Different social class backgrounds affect transition to college
The majority of first generation and low-income students struggle to survive the transition from home to college because their experiences and social class backgrounds often leave them confused about the middle-class cultural norms that define university life. These students, especially those at elite private universities, frequently feel psychological distress, social exclusion, and academic anxiety even though they have finally achieved what is supposed to be the golden gateway to a successful life. I experienced these feelings as a first generation student a generation ago.
Today’s college bridge programs address first generation student “needs” generally by focusing on ways to fix academic defects and financial shortfalls. They rarely discuss how social class backgrounds affect the entire college experience. All too often college administrators and students just don’t have the vocabulary to engage in meaningful conversations about social class.
But these conversations are crucial.
We need to acknowledge that social class backgrounds affect how students adjust to and experience college life. During the last several decades the social-class achievement gap has widened, not narrowed, on U.S. college and university campuses. And we need to understand why.
An increasing body of research shows that just talking about social class differences can make a dramatic impact on college transition and success among first generation students.
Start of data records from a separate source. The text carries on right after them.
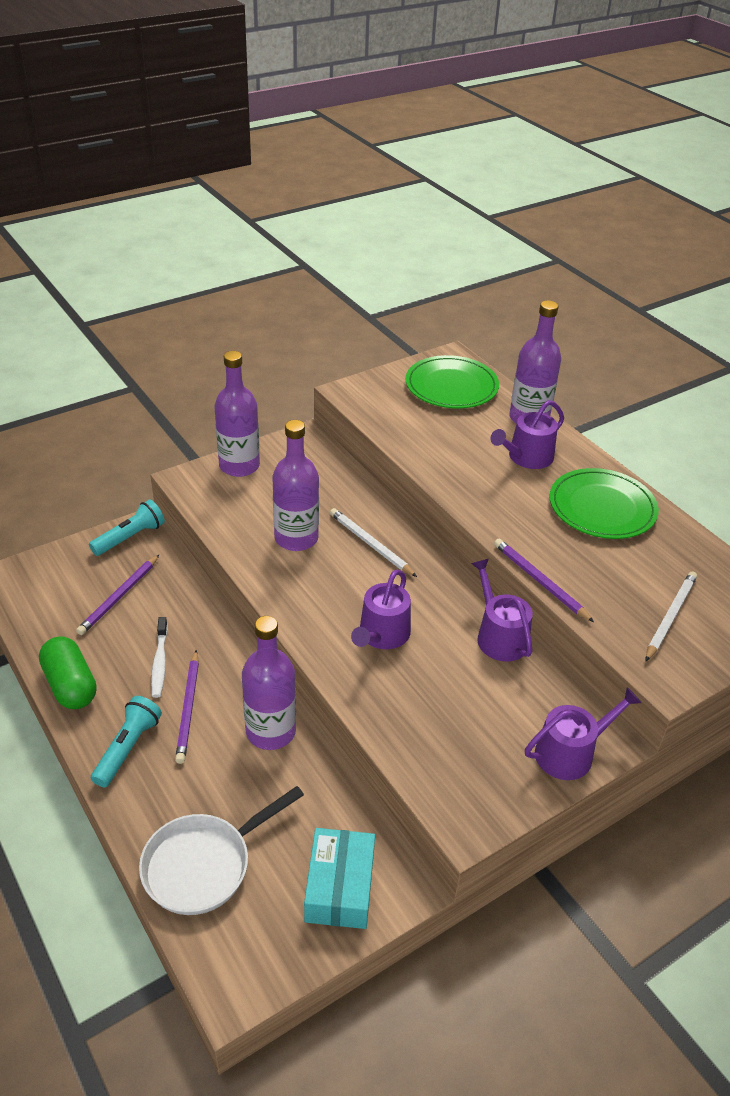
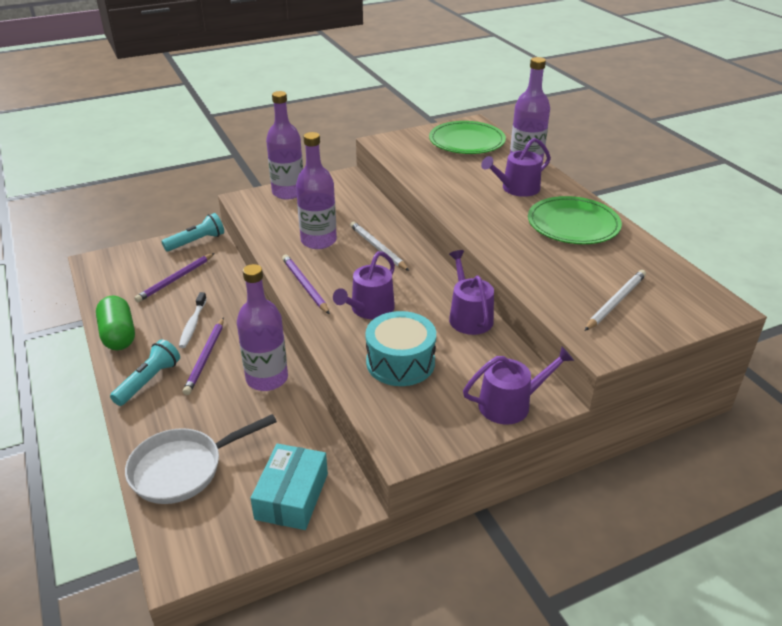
camera: 10 degrees right, 5 degrees down
purple pencil [494,539,594,622] -> purple pencil moved to [282,255,330,314]
none -> turquoise drum [365,311,436,386]

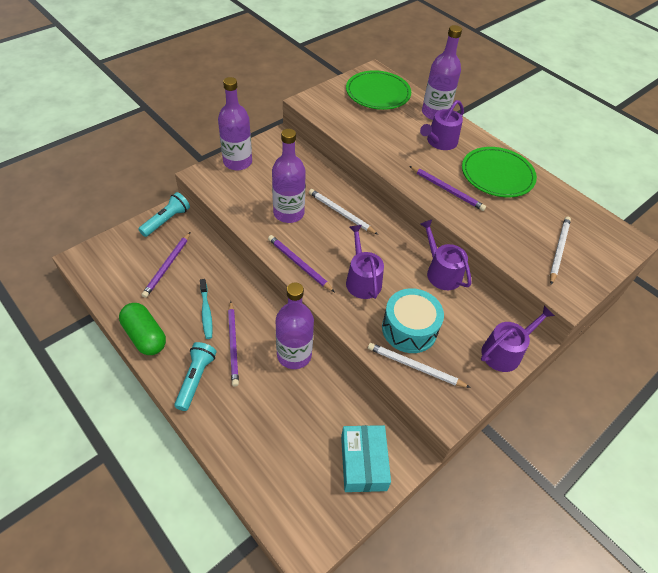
camera: 20 degrees left, 15 degrees up
white pan [125,414,277,504] -> none
white toothbrush [179,292,207,348] -> turquoise toothbrush [200,279,213,339]
purple watering can [333,251,395,319] -> purple watering can turned 150 degrees clockwise [346,225,384,299]
none -> white pencil [368,343,471,388]
none -> purple pencil [409,166,486,211]

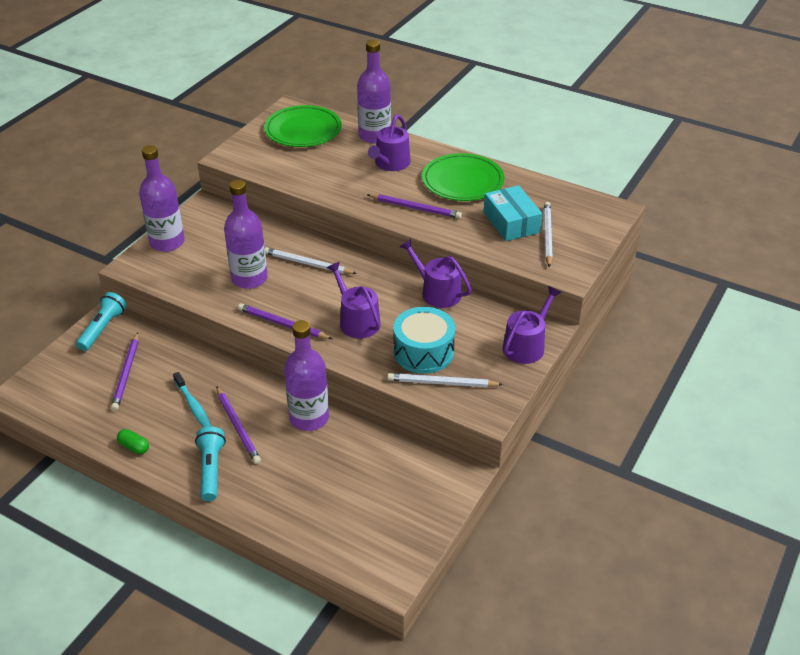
camera: 15 degrees left, 10 degrees down
green capsule [119,303,166,355] -> green capsule [117,429,149,454], size x0.50
turquoise box [341,425,391,492] -> turquoise box moved to [484,185,542,241]

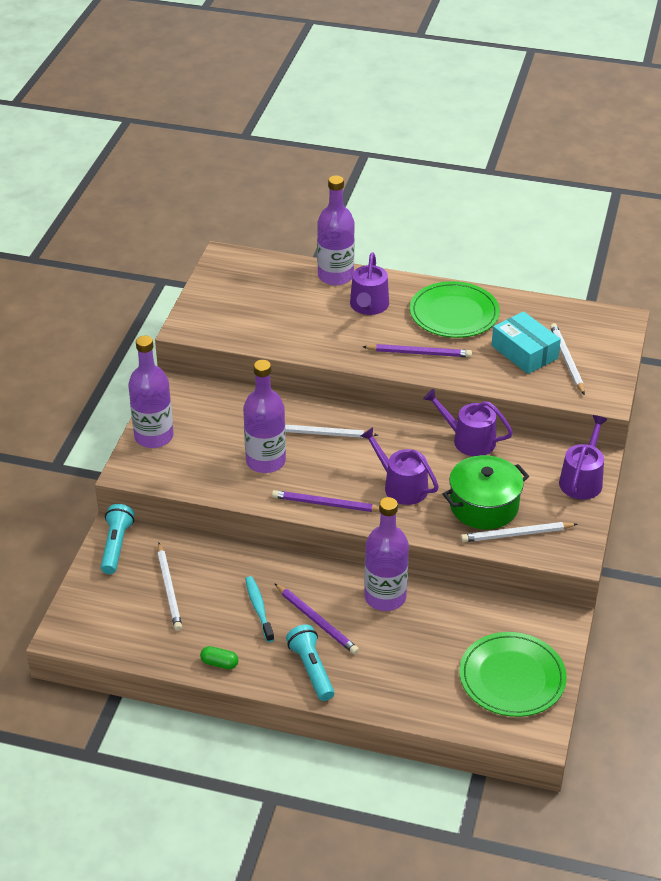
camera: 15 degrees left, 0 degrees up
purple pencil [111,332,138,411] -> white pencil [157,543,182,631]
turquoise toothbrush [173,372,211,428] -> turquoise toothbrush turned 150 degrees counterclockwise [245,576,274,642]
green plate [264,105,342,147] -> green plate moved to [459,632,567,717]
turquoise drum [393,307,455,374] -> green pot [442,455,529,529]

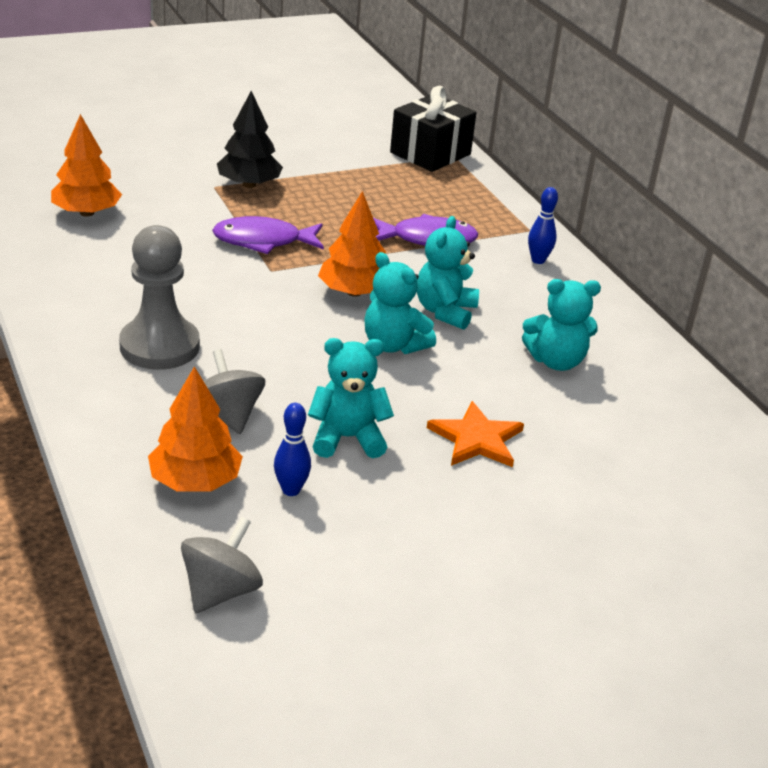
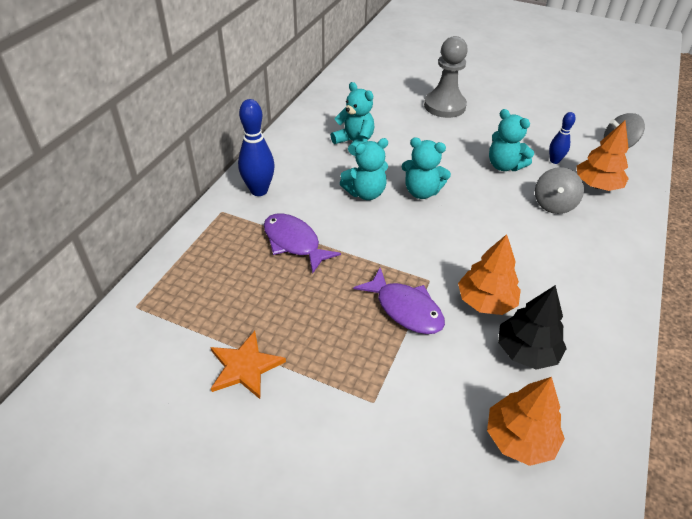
camera: 130 degrees left, 10 degrees up
grey pawn [119,225,200,370] -> grey pawn moved to [424,36,468,118]
black tree [217,91,283,188] -> black tree moved to [498,285,567,370]
orange tree [318,191,386,297] -> orange tree moved to [458,234,521,315]
turquoise teddy bear [364,252,436,354] -> turquoise teddy bear turned 105 degrees clockwise [402,137,451,199]
black gift [390,86,476,172] -> none
orange star [427,401,524,467] -> orange star moved to [210,331,286,399]
blue bowling pin [528,187,558,264] -> blue bowling pin [238,99,275,196], size x1.70

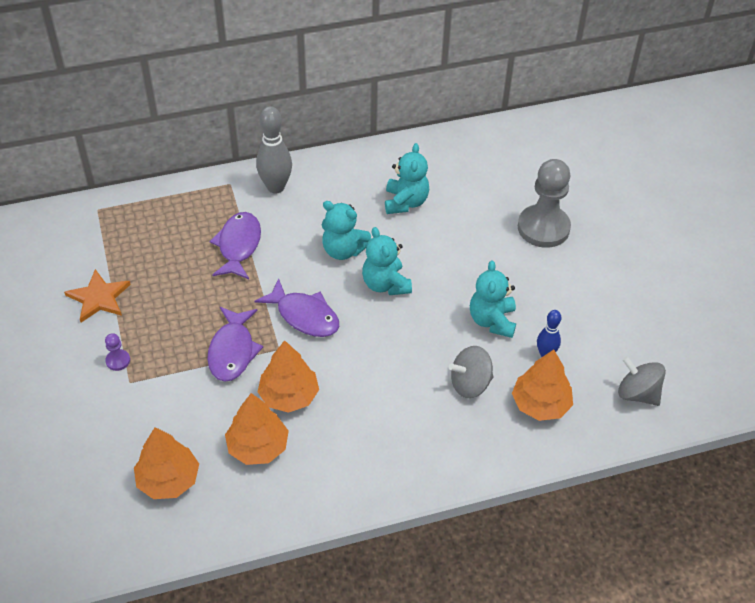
camera: 50 degrees right, 5 degrees up
blue bowling pin [238,99,275,196] -> grey bowling pin [256,106,292,194]
black tree [498,285,567,370] -> orange tree [225,393,289,465]
none -> purple pawn [105,333,130,371]
none -> purple fish [255,278,339,337]

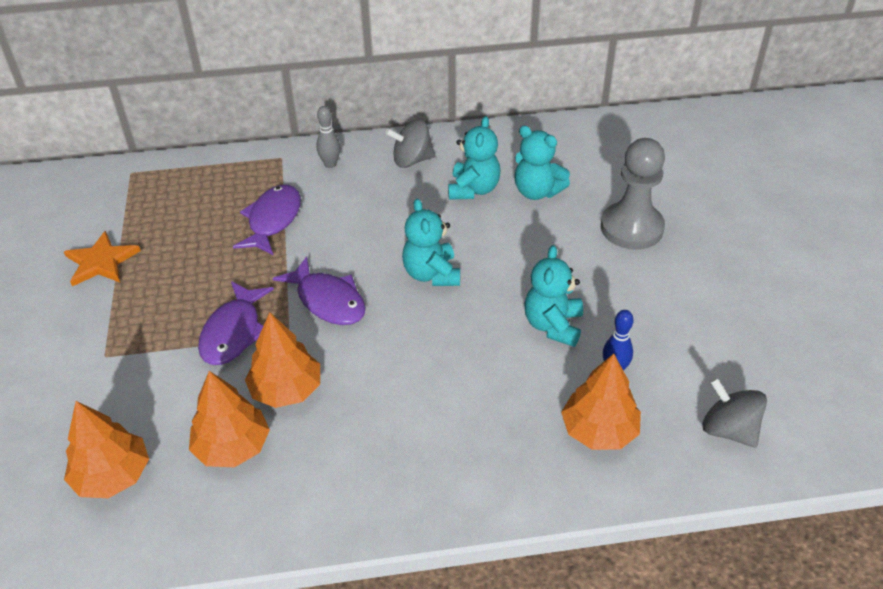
camera: 10 degrees right, 5 degrees down
purple pawn [105,333,130,371] -> none
grey bowling pin [256,106,292,194] -> grey bowling pin [316,106,340,168], size x0.59
turquoise teddy bear [322,201,371,260] -> turquoise teddy bear moved to [515,125,570,200]
grey spinning top [449,346,494,398] -> grey spinning top moved to [385,119,435,168]

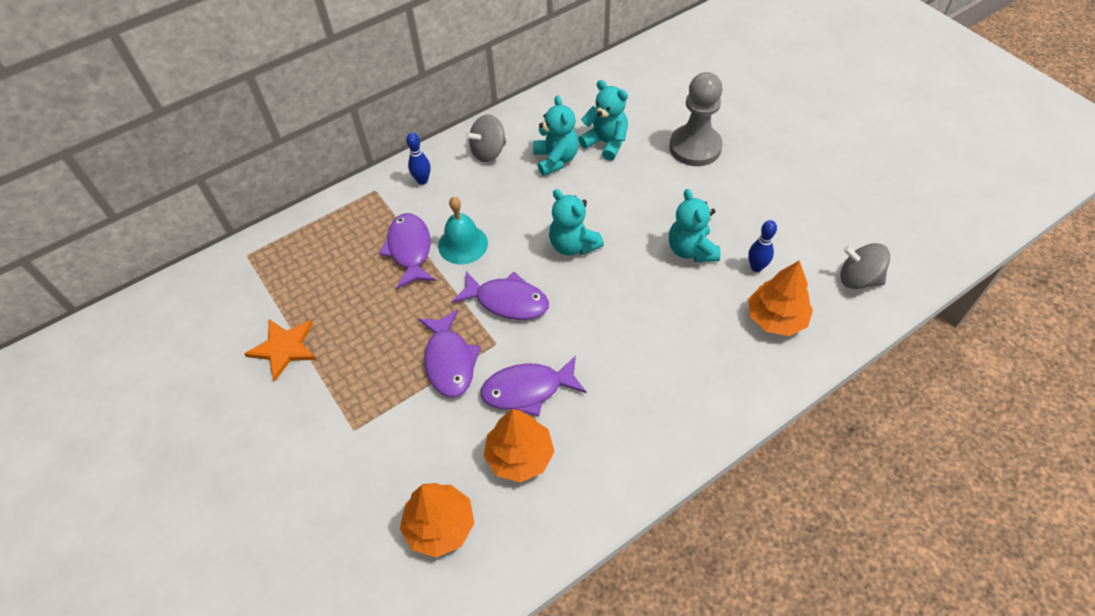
camera: 25 degrees left, 10 degrees up
orange tree [245,312,320,408] -> purple fish [480,355,587,416]
grey bowling pin [316,106,340,168] -> blue bowling pin [406,132,431,185]
turquoise teddy bear [515,125,570,200] -> turquoise teddy bear turned 150 degrees counterclockwise [578,80,628,161]
none -> turquoise bell [438,197,488,264]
Researchers at Northwestern University (Illinois, USA) tested an intervention to reduce the achievement gap through discussing how different social class backgrounds affect how students experience college.
Compared with their continuing-generation peers, first generation students are especially likely to feel left out and to have trouble finding their place. – Stephens, Hamedani and Destin
Students (both first and continuing generation students) were randomly selected to attend panel discussion where college seniors shared their individual stories of adjustment, highlighting their individual social class backgrounds when they addressed issues such as anxiety, stress, social engagement and academic achievement. Students in the control group (those who experienced the typical bridge programs) did not discuss experiences in the context of social class background.The intervention provided first generation students with a framework to understand that social class differences matter. And once first generation students become aware of these differences, the study concluded, the college transition experience became understandable — and doable.
Because my parents didn’t go to college, they weren’t always able to provide me the advice I needed … I learned that I needed to rely on my adviser more than other students -First generation college student.
The researchers found that when students talked about how their social class backgrounds affected their transition to and achievements in college, they felt able to take the next step and seek out resources.
First generation students today are facing their fears and taking steps to raise awareness. Programs are popping up around the country. Students at Brown University founded 1vyG to encourage first generation students at Ivy League universities to work together and support each other through their undergraduate journeys. Students at Princeton University founded the Princeton Hidden Minorities Council (PHMC) in an attempt to get first generation students to talk about their experiences, find role models and build self-confidence through connected communities.
Yes, social class backgrounds do matter. And so do cultural differences.
In a recent article in the Chronicle of Higher Education, “How Sociologists Made Themselves Irrelevant –and What They Can Do about It”, Harvard sociologist Orlando Patterson discusses the importance of talking about cultural differences and how they affect perceptions of school and work. Reflecting on lessons learned in his work on black youth, Patterson concludes that “culture is not immutable, as is commonly believed, and … policies explicitly incorporating cultural change can be effective. Indeed, the history of change in America indicates that deep-seated cultural values, norms, beliefs, and habitual practices may be easier to change than structural ones.”
Patterson, like the Northwestern University researchers, advocates acknowledging and talking about differences. He notes that “people generally are not offended by attempts to change their values, habits, and even their modes of self-presentation if they are first persuaded that it is in their own interests to do so.”
Talking about how differences in social class backgrounds affect the college experience allows first generation students to see that making successful psychological, social and academic transitions to college life actually is in their self-interest. Armed with that knowledge, first generation students can leverage college resources that best serve their individual needs.